Description
Symfony version(s) affected: 4.4.11 (symfony/dom-crawler
)
Description
Symfony DOM crawler has an option to use a HTML5 parser when you install the respective package ( masterminds/html5
). However, this parser is specifically checking for a HTML5 doc-type as the first content in the HTML. The following situation therefore does not work (see reproduction):
How to reproduce
Consider the following file sample.html
:
<!--
This is a comment
-->
<!DOCTYPE html>
<html lang="en">
<body>
<h1>Hello</h1>
</body>
</html>
Next, we create a crawler with this content:
$crawler = new \Symfony\Component\DomCrawler\Crawler(file_get_contents('sample.html'), 'https://example.com');
The file above is now parsed using the regular non-html5 parser.
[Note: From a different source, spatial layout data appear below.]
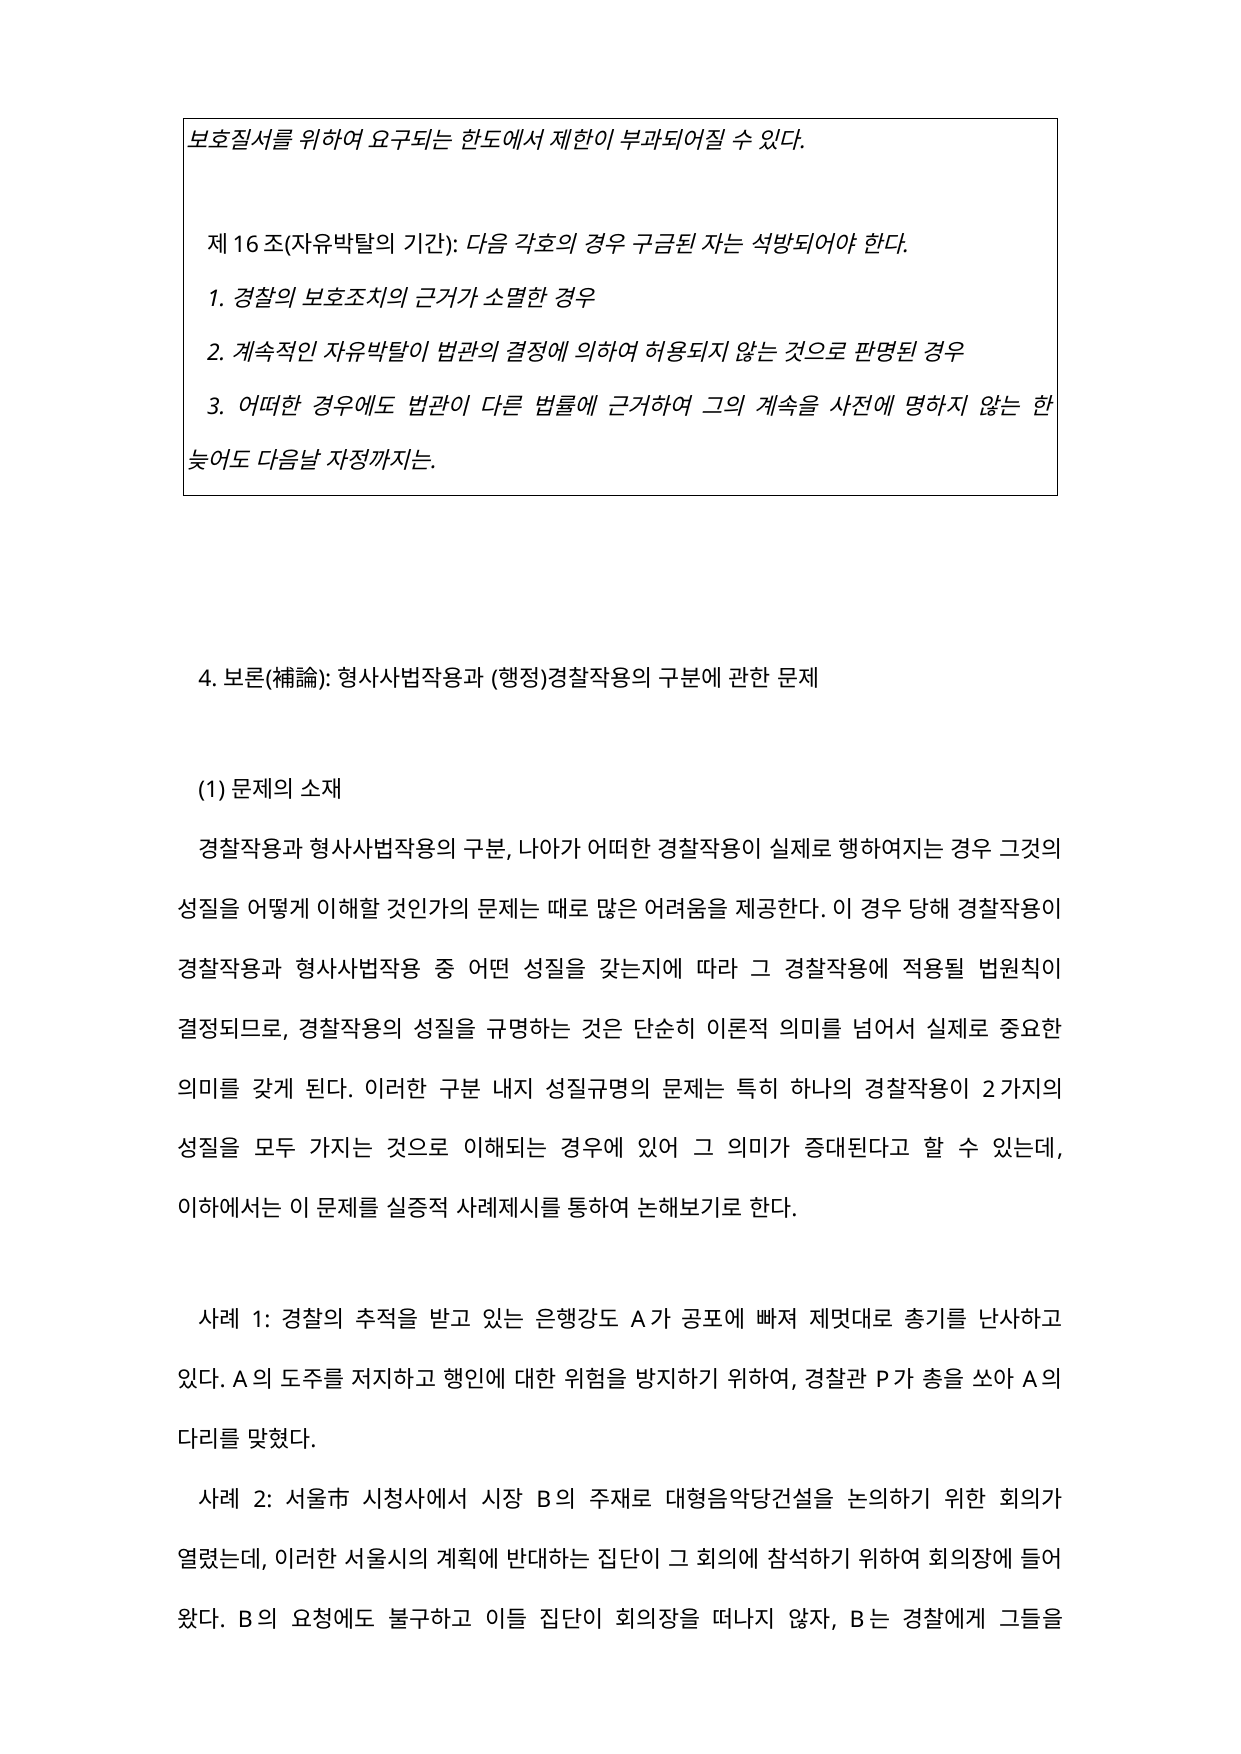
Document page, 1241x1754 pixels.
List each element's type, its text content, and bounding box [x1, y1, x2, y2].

text 경찰작용과 형사사법작용의 구분, 나아가 어떠한 경찰작용이 실제로 행하여지는 경우 그것의 성질을 어떻게 이해할 것인가의 문제는 때로 많은 어려움을 제공한다. 이 경우 당해 경찰작용이 경찰작용과 형사사법작용 중 어떤 성질을 갖는지에 따라 그 경찰작용에 적용될 법원칙이 결정되므로, 경찰작용의 성질을 규명하는 것은 단순히 이론적 의미를 넘어서 실제로 중요한 의미를 갖게 된다. 이러한 구분 내지 성질규명의 문제는 특히 하나의 경찰작용이 2가지의 성질을 모두 가지는 것으로 이해되는 경우에 있어 그 의미가 증대된다고 할 수 있는데, 이하에서는 이 문제를 실증적 사례제시를 통하여 논해보기로 한다. [177, 831, 1063, 1223]
text 사례 2: 서울市 시청사에서 시장 B의 주재로 대형음악당건설을 논의하기 위한 회의가 열렸는데, 이러한 서울시의 계획에 반대하는 집단이 그 회의에 참석하기 위하여 회의장에 들어 왔다. B의 요청에도 불구하고 이들 집단이 회의장을 떠나지 않자, B는 경찰에게 그들을 [177, 1481, 1063, 1634]
table_header 보호질서를 위하여 요구되는 한도에서 제한이 부과되어질 수 있다. 제16조(자유박탈의 기간): 다음 각호의 경우 구금된 자는 석방되어야 한다. 1. 경찰의 보호조치의 근거가 소멸한 경우 2. 계속적인 자유박탈이 법관의 결정에 의하여 허용되지 않는 것으로 판명된 경우 3. 어떠한 경우에도 법관이 다른 법률에 근거하여 그의 계속을 사전에 명하지 않는 한 늦어도 다음날 자정까지는. [184, 119, 1057, 494]
text 4. 보론(補論): 형사사법작용과 (행정)경찰작용의 구분에 관한 문제 [177, 660, 1063, 693]
text (1) 문제의 소재 [177, 771, 1063, 804]
text 사례 1: 경찰의 추적을 받고 있는 은행강도 A가 공포에 빠져 제멋대로 총기를 난사하고 있다. A의 도주를 저지하고 행인에 대한 위험을 방지하기 위하여, 경찰관 P가 총을 쏘아 A의 다리를 맞혔다. [177, 1301, 1063, 1454]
As seen on this line https://github.com/symfony/symfony/blob/master/src/Symfony/Component/DomCrawler/Crawler.php#L186,
it evaluates to parseXhtml
instead of the expected parseHtml5
:
$dom = null !== $this->html5Parser && strspn($content, " \t\r\n") === stripos($content, '<!doctype html>') ? $this->parseHtml5($content, $charset) : $this->parseXhtml($content, $charset);
This creates trivial issues since it is actually a HTML5 document.
P.S. I dont know if the html sample above is according to spec.
Possible Solution
1)
A dirty fix I'm using is simply discarding any HTML comments using a regex:
$content = preg_replace('/<!--.*?-->/s', '', file_get_contents('sample.html'));
$crawler = new Crawler($content, ...);
This is unlikely to be a closing solution. I can imagine there being websites that have <script>
tags or even other html elements before the <!DOCTYPE html>
definition. Again, I do not know if this is against html5 spec.
2)
Add a feature so the HTML5 parser can be forced for any content you pass. I have no clue what implications this has because this causes non-html5 content to be parsed by the HTML5 parser.